Seconde explication, mise en exergue par Bercy dans la notice accompagnant la taxe d’habitation : « Les hausses de taux d’imposition ou les diminutions d’abattements votées par les collectivités entre 2018 et 2017 viennent réduire le dégrèvement de taxe d’habitation. »

Le mode de calcul de la taxe d’habitation

Base de calcul : la valeur locative cadastrale du logement, qui représente le loyer théorique annuel du bien.

Abattements : sont entre autres appliqués des abattements pour compenser les charges de famille, selon la taille du foyer, et de façon facultative (selon les collectivités) pour alléger la taxe de certains foyers modestes.

Taux d’imposition : ils sont votés par les collectivités pour fixer la part communal et la part intercommunale. Ils s’appliquent au montant après abattements.

Dégrèvement : cette réduction de 30% s’applique sur le montant obtenu.
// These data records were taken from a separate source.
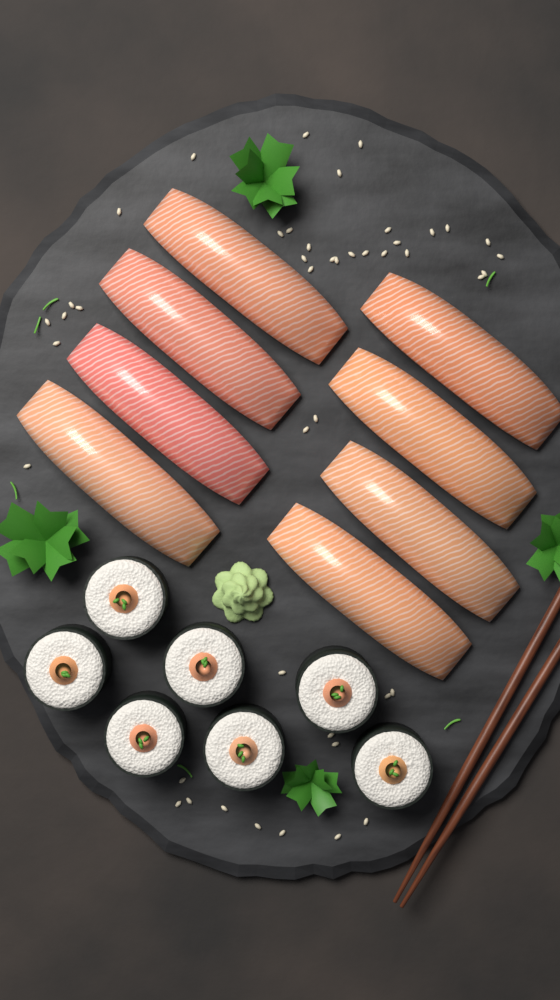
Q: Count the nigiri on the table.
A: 8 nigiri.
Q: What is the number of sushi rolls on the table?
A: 7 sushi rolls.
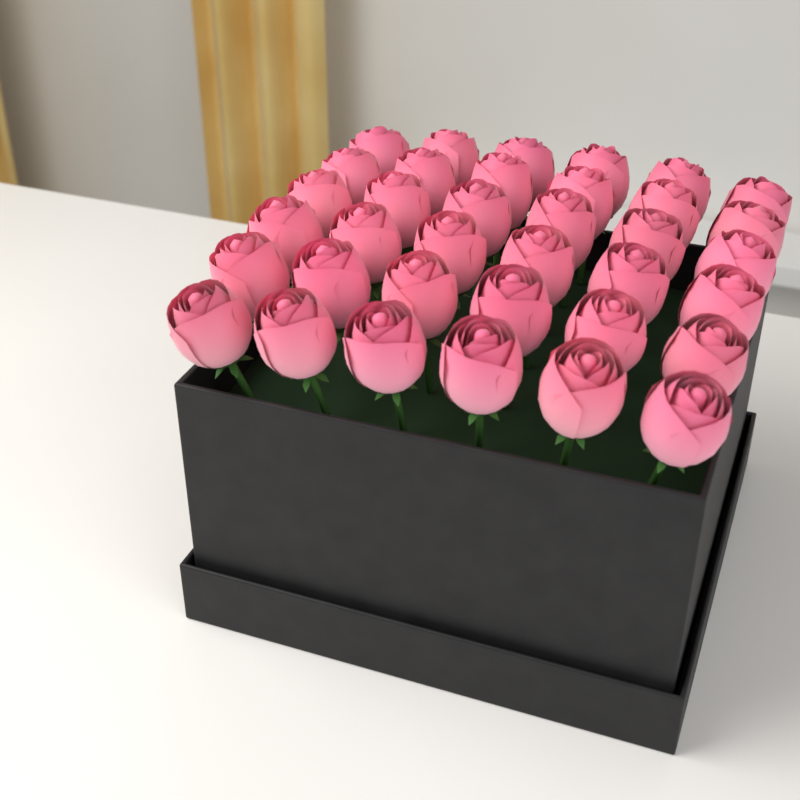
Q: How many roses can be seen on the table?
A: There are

Ce dégrèvement sera de 65% en 2019, avant l’exonération en 2020.

Contribution à l’audiovisuel public : la CAP, ou redevance télé (139 euros par foyer fiscal équipé en 2018, sauf exception), s’ajoute à la taxe d’habitation et n’est pas concernée par le dégrèvement de 30%.
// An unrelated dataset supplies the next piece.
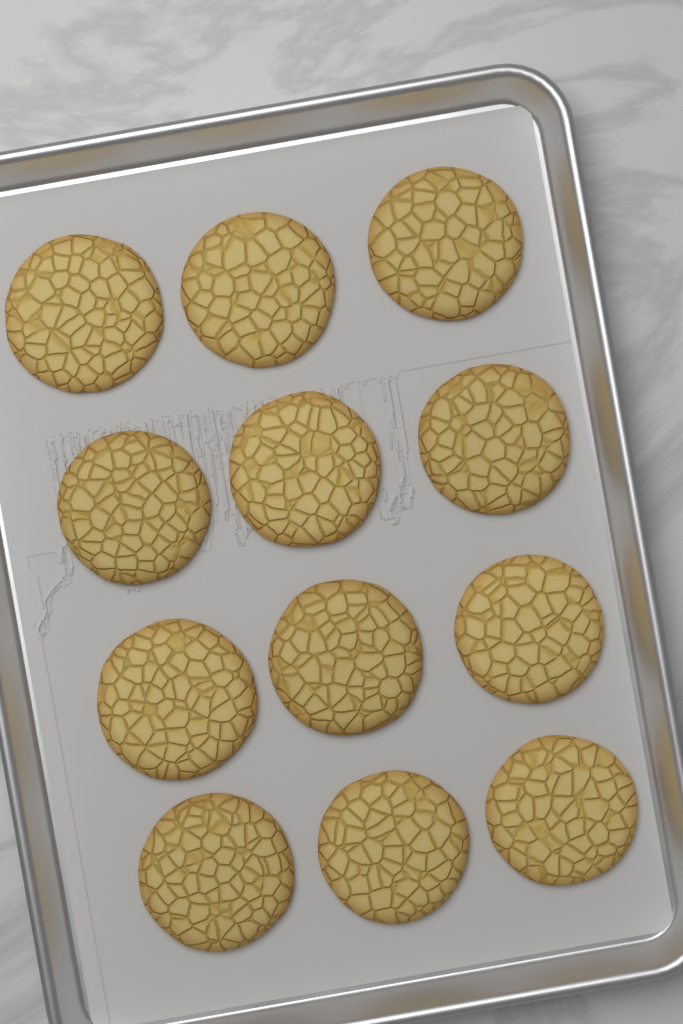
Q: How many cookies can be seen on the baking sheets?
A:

Exonération totale : de longue date, certains foyers modestes, les titulaires de l’AAH ou encore de l’ASPA sont totalement exonérés de taxe d’habitation.

Combien de communes ont augmenté leur taux de taxe d’habitation ?
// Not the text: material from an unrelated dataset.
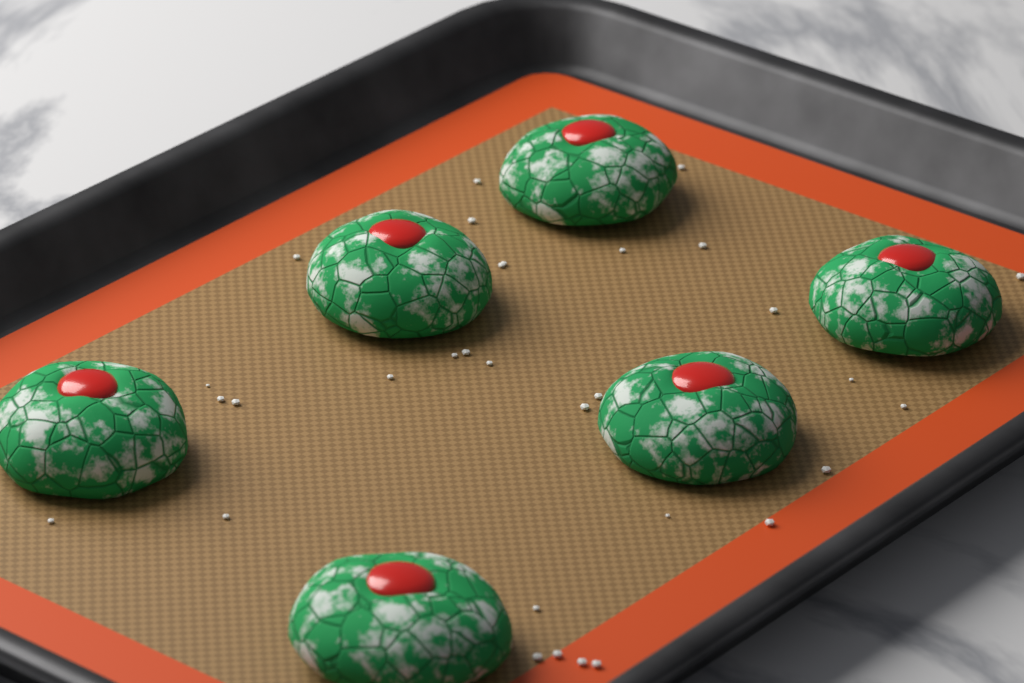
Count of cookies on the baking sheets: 6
La polémique est partie sur les réseaux sociaux, certains contribuables partageant leur surprise en découvrant une hausse de taxe d’habitation, puis elle a été étayée par un article du Figaro listant 6 000 communes ayant augmenté leurs taux d’imposition, malgré la promesse gouvernementale d’une compensation « à l’euro près » du manque à gagner pour les collectivités. En réaction, le ministre des Comptes publics Gérald Darmanin a publié vendredi le fichier intégrant l’ensemble des évolutions de taux communaux et intercommunaux en 2016, 2017 et 2018. Vous pouvez ainsi découvrir les taux dans votre ville en naviguant dans ce fichier Excel.

Une publication vertement critiquée par de nombreux maires, car elle a alimenté la polémique sur les réseaux sociaux. Depuis, Gérald Darmanin a tenté de freiner la controverse et niant toute volonté de stigmatisation des collectivités.

D'importantes hausses à Cholet, Chantilly, Etampes...

Ce fichier a tout de même permis d’identifier les 6 200 communes concernées par les hausses, et dont 55 villes de plus de 10 000 habitants. Par exemple, en 2018, le taux communal est passé de 16,68% à 16,85% à Cholet (49), de 19,77% à 20,56% à Chantilly (60), de 20,9% à 21,53% à Bouguenais (44), de 17,25% à 18,72% à Corbeil-Essonnes (91), de 20,25% à 22,88% à Etampes (91), de 20,63% à 22,03% à Sceaux (92) ou encore de 11,34% à 12,47% au Chesnay (78).

Dans un communiqué diffusé vendredi, l’Association des maires de France affirme que « les 15% [de communes ayant augmenté leurs taux] n’ont pas été motivées par des considérations de politique nationale, mais par la recherche de financements nécessaires à l’accomplissement de leurs missions dans un contexte de baisse de leurs moyens ». Par ailleurs, selon l’état du bâti ou selon le niveau de revenus des habitants, un taux élevé n’implique pas systématiquement d’importantes ressources pour les communes.

Quelle conséquence pour les résidents des villes concernées ?

Pour les particuliers, la hausse du taux d’imposition communal ou intercommunal a une double incidence : augmenter la taxe d’habitation des 20% de foyers non concernés par l’exonération partielle, et limiter la réduction des ménages profitant du dégrèvement.

Pour rappel, le gouvernement a réaffirmé à maintes reprises sa volonté de supprimer cette taxe, y compris pour les 20% restants. Elle « sera supprimée en 2021, soit intégralement cette année-là, ou en deux fois, en 2021 et 2022 », a précisé Gérald Darmanin la semaine passée. Selon les chiffres de la Direction générale des finances publiques (Dgfip), près de 30 millions de ménages ont reçu un avis de taxe d’habitation en 2017, un impôt qui a ainsi rapporté 22,5 milliards d’euros aux collectivités territoriales l’an passé.